O World Obesity Atlas 2024, divulgado pela World Obesity Federation, aponta que a obesidade afeta quase 1 mil milhões de pessoas a nível global. A previsão é de que este número quase duplique até 2035, aumentando a pressão sobre sistemas de saúde.

Entre os dados apresentados, destaque para as mortes prematuras associadas a doenças não transmissíveis ligadas ao excesso de peso. Anualmente registam-se 1,6 milhões de óbitos, números que superam os registados por acidentes rodoviários.

Bruno Halpern, médico endocrinologista brasileiro, foi eleito presidente da World Obesity Federation. O relatório ressalta a importância de políticas públicas baseadas em dados para enfrentar a obesidade, em vez de depender de opiniões não fundamentadas.

Quem está envolvido

A Federação Mundial da Obesidade é a entidade responsável pela publicação do Atlas 2024. O documento analisa impactos da obesidade na saúde global e recomenda estratégias integradas.
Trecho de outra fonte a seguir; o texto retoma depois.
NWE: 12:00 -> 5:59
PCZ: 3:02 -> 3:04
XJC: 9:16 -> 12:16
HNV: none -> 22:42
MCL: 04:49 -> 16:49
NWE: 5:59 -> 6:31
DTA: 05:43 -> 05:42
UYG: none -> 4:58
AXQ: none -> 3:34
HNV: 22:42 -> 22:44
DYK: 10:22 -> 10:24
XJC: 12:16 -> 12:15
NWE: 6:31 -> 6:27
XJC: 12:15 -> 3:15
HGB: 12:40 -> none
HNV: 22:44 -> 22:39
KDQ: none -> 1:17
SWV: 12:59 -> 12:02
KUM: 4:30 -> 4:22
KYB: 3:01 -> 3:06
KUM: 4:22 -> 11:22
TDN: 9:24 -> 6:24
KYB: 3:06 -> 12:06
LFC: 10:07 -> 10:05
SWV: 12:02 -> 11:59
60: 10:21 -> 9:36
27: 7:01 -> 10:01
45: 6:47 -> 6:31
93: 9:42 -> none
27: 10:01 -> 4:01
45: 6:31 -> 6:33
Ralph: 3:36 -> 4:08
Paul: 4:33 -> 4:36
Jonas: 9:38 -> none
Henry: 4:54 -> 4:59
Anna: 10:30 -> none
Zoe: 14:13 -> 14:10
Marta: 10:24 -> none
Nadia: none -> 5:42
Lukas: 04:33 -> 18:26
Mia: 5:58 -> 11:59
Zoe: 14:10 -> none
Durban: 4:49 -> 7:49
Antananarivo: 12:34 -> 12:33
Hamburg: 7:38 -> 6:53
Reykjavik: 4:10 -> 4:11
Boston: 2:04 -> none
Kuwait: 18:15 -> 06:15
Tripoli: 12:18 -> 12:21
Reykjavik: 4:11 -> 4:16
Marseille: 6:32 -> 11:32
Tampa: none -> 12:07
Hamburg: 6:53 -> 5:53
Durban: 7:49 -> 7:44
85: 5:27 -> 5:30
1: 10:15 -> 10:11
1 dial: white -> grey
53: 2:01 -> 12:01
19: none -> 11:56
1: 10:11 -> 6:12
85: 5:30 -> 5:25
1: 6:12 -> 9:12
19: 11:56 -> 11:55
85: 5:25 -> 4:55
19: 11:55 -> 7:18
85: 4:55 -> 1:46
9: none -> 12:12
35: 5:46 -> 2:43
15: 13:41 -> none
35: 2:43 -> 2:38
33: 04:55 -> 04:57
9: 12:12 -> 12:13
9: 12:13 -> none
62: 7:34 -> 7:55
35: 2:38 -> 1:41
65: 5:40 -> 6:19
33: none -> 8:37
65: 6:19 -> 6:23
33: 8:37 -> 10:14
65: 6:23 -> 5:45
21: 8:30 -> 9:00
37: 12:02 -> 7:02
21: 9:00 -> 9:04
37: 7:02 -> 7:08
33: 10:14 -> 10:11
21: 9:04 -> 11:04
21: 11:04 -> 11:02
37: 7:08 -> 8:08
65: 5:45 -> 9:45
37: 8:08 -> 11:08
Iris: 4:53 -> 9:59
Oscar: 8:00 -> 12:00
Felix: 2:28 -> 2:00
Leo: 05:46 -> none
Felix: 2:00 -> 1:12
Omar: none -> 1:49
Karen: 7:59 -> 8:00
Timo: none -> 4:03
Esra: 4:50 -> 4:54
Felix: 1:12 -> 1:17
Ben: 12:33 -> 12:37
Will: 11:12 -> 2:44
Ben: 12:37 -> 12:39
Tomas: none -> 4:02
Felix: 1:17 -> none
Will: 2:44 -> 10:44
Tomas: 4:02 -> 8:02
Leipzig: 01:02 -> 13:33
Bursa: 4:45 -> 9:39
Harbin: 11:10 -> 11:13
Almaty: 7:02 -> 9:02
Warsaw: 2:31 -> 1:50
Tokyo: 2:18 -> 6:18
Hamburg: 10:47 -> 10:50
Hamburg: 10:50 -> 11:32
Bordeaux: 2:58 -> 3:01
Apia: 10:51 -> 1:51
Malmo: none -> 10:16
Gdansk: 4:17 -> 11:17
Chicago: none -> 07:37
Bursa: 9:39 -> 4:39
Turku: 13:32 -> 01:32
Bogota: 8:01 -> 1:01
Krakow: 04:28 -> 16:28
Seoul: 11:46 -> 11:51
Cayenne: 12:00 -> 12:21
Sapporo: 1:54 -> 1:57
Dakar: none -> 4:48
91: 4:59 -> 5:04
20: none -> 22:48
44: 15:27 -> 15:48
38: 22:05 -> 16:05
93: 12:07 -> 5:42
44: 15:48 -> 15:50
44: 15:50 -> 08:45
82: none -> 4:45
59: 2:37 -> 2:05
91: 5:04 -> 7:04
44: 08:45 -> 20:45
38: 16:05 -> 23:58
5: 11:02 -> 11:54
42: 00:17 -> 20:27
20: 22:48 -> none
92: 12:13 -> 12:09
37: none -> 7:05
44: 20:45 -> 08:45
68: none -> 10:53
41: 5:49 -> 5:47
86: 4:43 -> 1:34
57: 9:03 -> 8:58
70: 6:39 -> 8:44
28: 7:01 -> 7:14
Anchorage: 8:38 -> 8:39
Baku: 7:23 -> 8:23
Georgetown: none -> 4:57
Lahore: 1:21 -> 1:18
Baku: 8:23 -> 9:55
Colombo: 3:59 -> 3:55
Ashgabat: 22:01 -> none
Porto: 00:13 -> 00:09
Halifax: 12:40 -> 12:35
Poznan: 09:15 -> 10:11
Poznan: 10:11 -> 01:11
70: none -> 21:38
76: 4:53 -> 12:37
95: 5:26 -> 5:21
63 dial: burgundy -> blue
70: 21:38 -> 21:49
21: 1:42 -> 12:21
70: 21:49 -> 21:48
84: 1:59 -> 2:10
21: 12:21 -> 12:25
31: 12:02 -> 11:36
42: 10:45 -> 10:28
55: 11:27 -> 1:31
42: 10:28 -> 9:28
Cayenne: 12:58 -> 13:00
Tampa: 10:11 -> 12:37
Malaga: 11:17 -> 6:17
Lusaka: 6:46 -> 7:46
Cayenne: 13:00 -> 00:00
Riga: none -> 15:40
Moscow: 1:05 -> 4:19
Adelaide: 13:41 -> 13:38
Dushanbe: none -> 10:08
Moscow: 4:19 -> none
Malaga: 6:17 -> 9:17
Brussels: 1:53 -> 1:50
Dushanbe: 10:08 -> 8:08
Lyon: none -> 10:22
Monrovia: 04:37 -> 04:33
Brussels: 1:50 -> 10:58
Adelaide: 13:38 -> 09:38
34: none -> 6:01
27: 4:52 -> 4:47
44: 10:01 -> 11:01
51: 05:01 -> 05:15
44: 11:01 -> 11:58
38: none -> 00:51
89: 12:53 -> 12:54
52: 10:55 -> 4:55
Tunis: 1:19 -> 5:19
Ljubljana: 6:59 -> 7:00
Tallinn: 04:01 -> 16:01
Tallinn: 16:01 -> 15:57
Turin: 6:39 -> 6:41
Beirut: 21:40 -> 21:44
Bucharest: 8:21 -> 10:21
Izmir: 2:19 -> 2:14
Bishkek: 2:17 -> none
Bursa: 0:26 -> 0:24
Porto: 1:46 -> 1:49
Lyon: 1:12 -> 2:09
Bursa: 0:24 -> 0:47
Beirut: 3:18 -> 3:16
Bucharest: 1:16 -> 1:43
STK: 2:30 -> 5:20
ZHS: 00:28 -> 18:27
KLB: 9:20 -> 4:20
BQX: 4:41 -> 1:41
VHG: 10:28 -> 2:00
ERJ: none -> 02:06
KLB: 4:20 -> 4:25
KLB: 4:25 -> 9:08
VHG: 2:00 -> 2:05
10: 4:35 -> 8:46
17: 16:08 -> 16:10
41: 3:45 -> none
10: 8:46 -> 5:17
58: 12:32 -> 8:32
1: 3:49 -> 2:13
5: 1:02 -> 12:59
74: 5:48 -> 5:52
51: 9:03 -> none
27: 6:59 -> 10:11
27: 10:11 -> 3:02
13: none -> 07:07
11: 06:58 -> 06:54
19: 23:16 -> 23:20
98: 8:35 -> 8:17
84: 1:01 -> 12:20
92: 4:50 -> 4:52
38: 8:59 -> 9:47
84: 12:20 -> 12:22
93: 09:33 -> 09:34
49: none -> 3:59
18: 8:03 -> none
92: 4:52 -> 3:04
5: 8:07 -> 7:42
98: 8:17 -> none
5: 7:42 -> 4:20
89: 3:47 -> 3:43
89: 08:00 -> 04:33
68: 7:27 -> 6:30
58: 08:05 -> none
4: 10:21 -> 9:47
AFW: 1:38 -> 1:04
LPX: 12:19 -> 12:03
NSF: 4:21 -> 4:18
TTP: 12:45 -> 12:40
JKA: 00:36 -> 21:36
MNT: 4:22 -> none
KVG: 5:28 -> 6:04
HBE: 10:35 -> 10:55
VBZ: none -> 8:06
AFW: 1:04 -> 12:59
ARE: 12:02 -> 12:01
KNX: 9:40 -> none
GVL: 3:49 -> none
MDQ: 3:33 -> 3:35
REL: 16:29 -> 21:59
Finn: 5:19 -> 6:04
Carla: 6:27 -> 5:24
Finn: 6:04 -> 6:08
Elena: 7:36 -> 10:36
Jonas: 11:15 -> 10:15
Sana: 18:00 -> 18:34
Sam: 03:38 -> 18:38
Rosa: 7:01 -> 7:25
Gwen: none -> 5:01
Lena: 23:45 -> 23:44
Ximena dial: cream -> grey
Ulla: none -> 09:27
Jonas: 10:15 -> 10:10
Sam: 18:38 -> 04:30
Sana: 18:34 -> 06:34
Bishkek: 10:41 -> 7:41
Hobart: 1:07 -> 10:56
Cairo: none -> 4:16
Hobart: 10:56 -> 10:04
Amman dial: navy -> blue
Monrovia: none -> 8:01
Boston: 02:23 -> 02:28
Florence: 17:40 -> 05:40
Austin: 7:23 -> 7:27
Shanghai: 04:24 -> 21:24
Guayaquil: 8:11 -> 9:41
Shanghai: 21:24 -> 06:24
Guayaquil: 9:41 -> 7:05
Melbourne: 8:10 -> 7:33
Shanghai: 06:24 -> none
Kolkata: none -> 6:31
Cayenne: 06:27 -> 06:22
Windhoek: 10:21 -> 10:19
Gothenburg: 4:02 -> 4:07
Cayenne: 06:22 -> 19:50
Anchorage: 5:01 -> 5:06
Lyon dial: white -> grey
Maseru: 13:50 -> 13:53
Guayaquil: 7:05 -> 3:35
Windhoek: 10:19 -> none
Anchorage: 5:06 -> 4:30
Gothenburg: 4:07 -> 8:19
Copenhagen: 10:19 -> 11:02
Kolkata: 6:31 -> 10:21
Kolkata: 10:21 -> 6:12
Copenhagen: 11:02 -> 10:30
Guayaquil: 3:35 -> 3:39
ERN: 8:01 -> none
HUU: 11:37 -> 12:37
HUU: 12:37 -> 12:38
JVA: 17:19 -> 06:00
Segundo o relatório, os governos precisam atuar tanto na prevenção como no tratamento da obesidade. A abordagem recomendada envolve monitorização de dados, educação nutricional e acesso a terapias eficazes.

O Atlas enfatiza ainda a necessidade de políticas públicas que apoiem estilos de vida saudáveis, com ênfase na alimentação, atividade física e condições socioeconómicas. A meta é reduzir o peso excessivo sem estigmatizar quem vive com obesidade.